:: GIVEN TEXT ::
# # # #

The broader e-commerce market witnessed relatively subdued growth during the year. In this environment, your Company remained focused on levers within our control, including adding new clients, enhancing our product offerings, optimising our platforms and operations through AI and maintaining disciplined cost management practices. These efforts not only support our performance in the near term but also reinforce our position. We believe that the long-term growth prospects of the e-commerce industry remain intact and will continue to open meaningful opportunities for us.
During the year, your Company delivered a revenue growth of 30.1% year-on-year, reaching H1,347.90 million compared to H1,035.81 million in the previous year. This performance reflects the strength of our diversified base of more than 7,000 clients as of March 31, 2025, supported by a strong and scalable business model. Profitability improved sharply, with adjusted EBITDA rising 56.3% to H283.90 million, profit before tax increasing by 37.9% to H241.09 million, and profit after tax growing by 34.3% to H176.21 million. These results were enabled by consistent improvements in operational efficiency and disciplined cost management practices.

# # # #

:: SOURCE EXCERPT ::

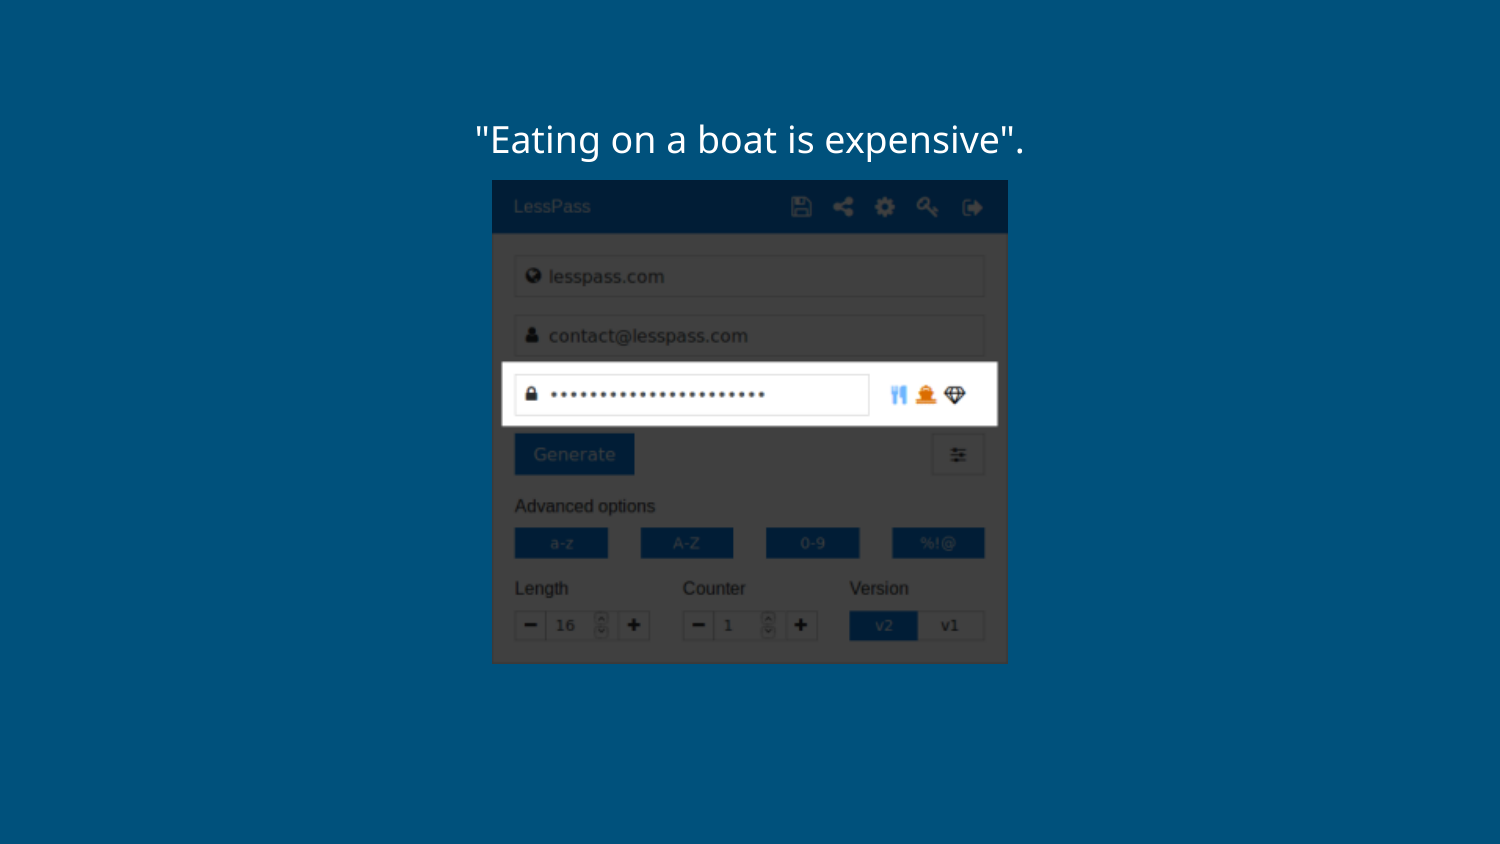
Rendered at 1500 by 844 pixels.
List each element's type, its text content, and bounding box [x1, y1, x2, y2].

picture [493, 606, 1007, 663]
list "Eating on a boat is expensive". [63, 100, 1437, 606]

# # # #

:: SET TASKS ::
a – In the given text, how many clients did the company have as of March 31, 2025?
b – Copy the given text from "The broader e-commerce" up to and including "opportunities for us.".

:: THE ANSWERS ::
a – More than 7,000 clients.

b –
The broader e-commerce market witnessed relatively subdued growth during the year. In this environment, your Company remained focused on levers within our control, including adding new clients, enhancing our product offerings, optimising our platforms and operations through AI and maintaining disciplined cost management practices. These efforts not only support our performance in the near term but also reinforce our position. We believe that the long-term growth prospects of the e-commerce industry remain intact and will continue to open meaningful opportunities for us.